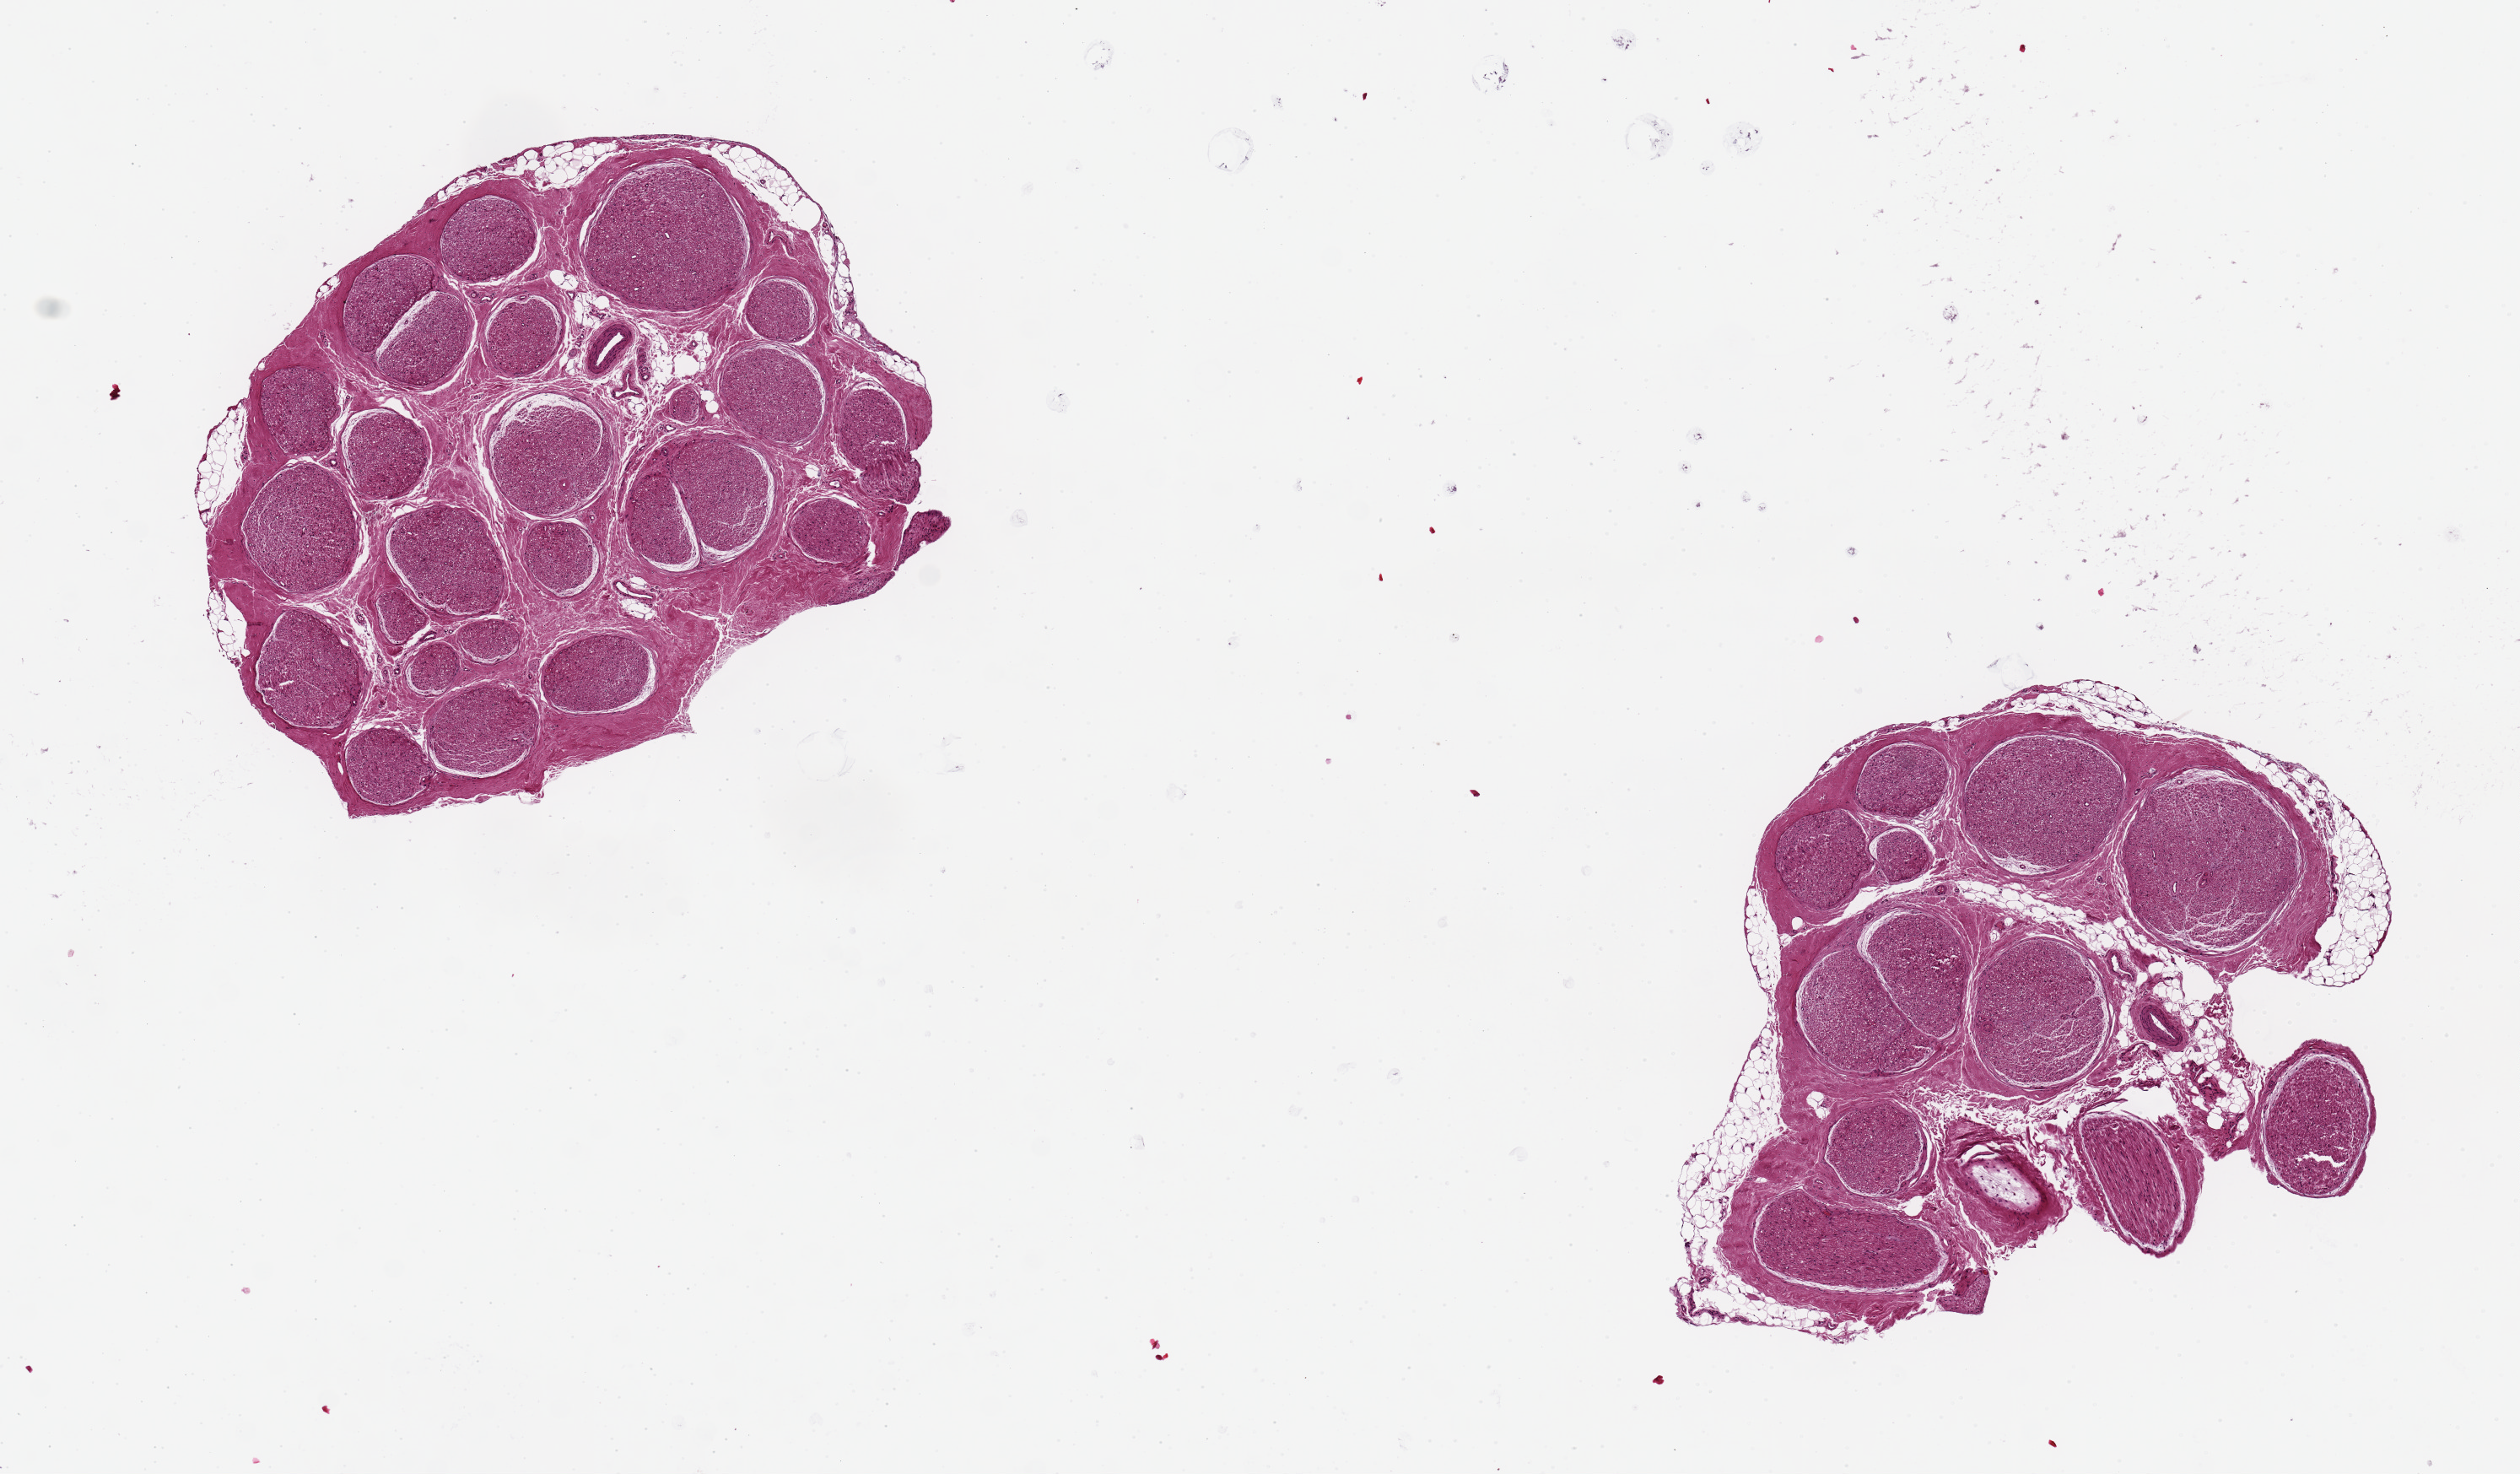
Whole-slide image, H&E stain — a low-resolution overview of the entire scanned area, about 11.8 x 6.9 mm (from a 20x scan); PAXgene-fixed paraffin-embedded (PFPE) section; section of tibial nerve (target tissue); donor tissue sample.
Review note (as recorded): 2 aliquots. Good clean specimen, minimal adherent fat.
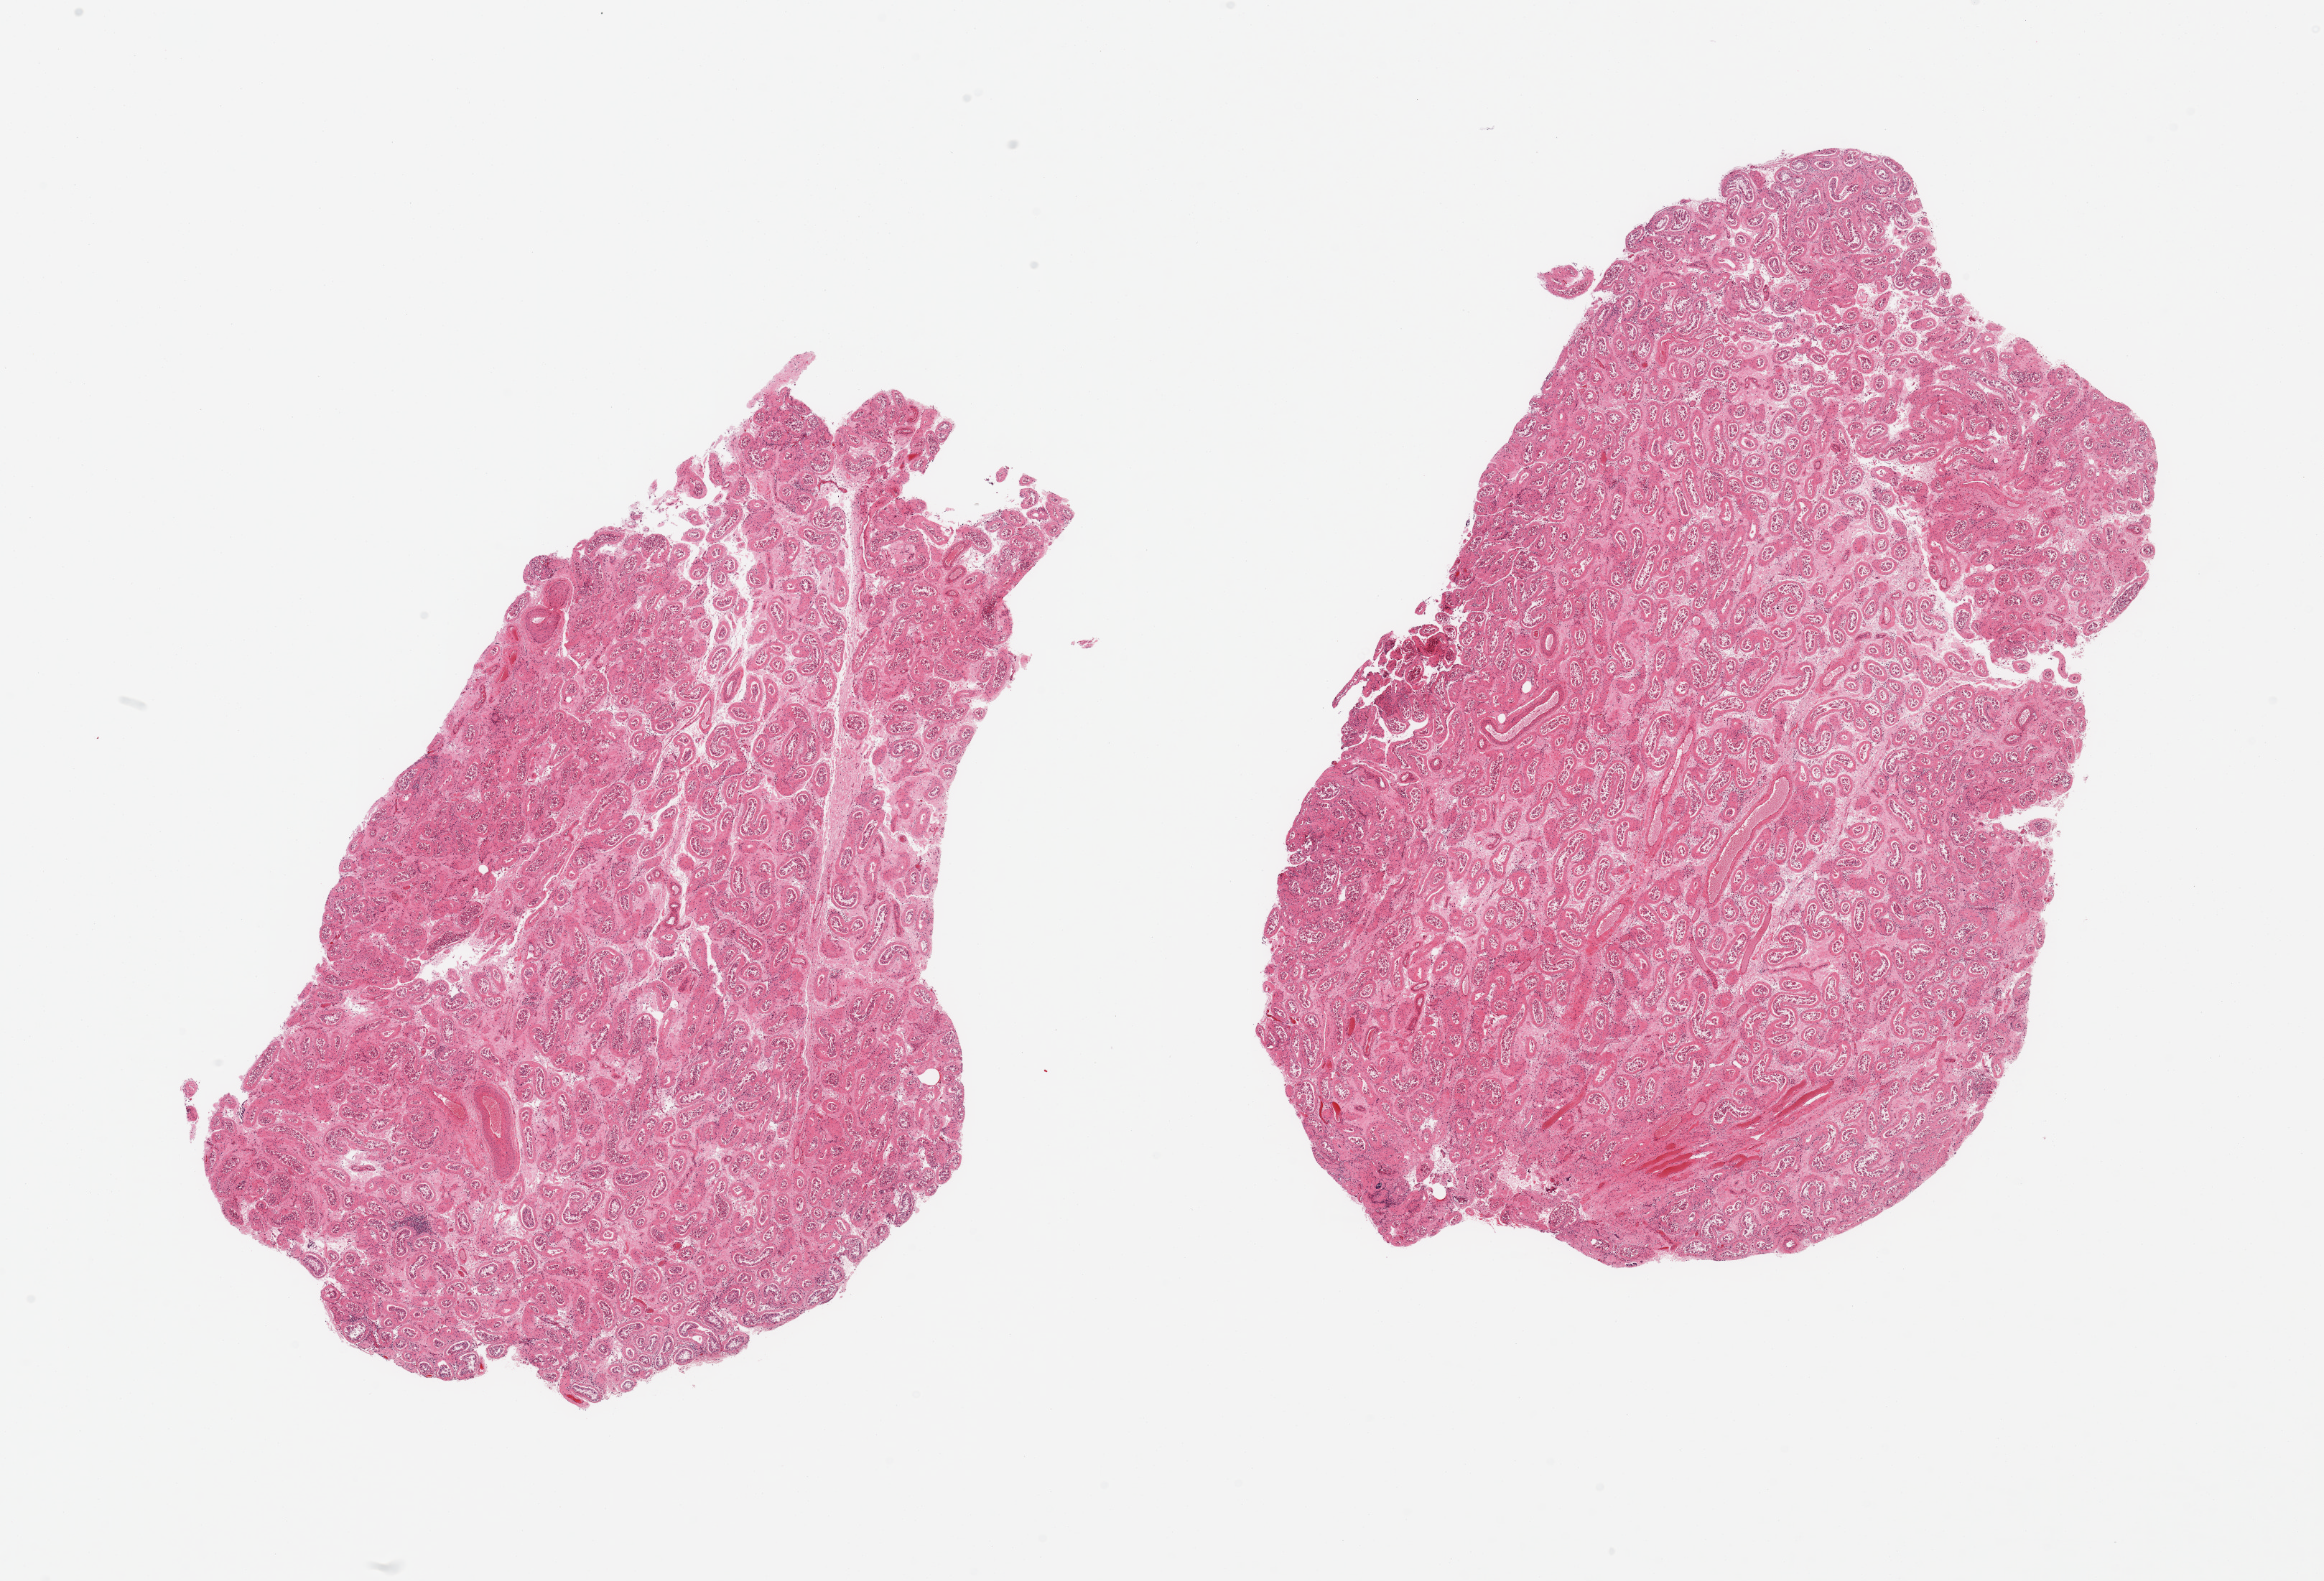
Hematoxylin and eosin (H&E) whole-slide image — whole scanned area (about 25.6 x 17.4 mm, slide scanned at 20x) shown as a low-resolution overview. PAXgene-fixed, paraffin-embedded tissue. Sampled site (target tissue): testis. Donor tissue sample. Male donor.
• pathologist's review note for this sample: 2 pieces, atrophic, spermatogenesis is rmarkedly reduced/absent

WHAT YOU NEED TO DO
How would the lines above read from the one with "Review note (as" to the one with "Hematoxylin and eosin", inclusive, with no pictures? Write them out exactly.

SOLUTION FOR THIS TASK
Review note (as recorded): 2 aliquots. Good clean specimen, minimal adherent fat.
Hematoxylin and eosin (H&E) whole-slide image — whole scanned area (about 25.6 x 17.4 mm, slide scanned at 20x) shown as a low-resolution overview. PAXgene-fixed, paraffin-embedded tissue. Sampled site (target tissue): testis. Donor tissue sample. Male donor.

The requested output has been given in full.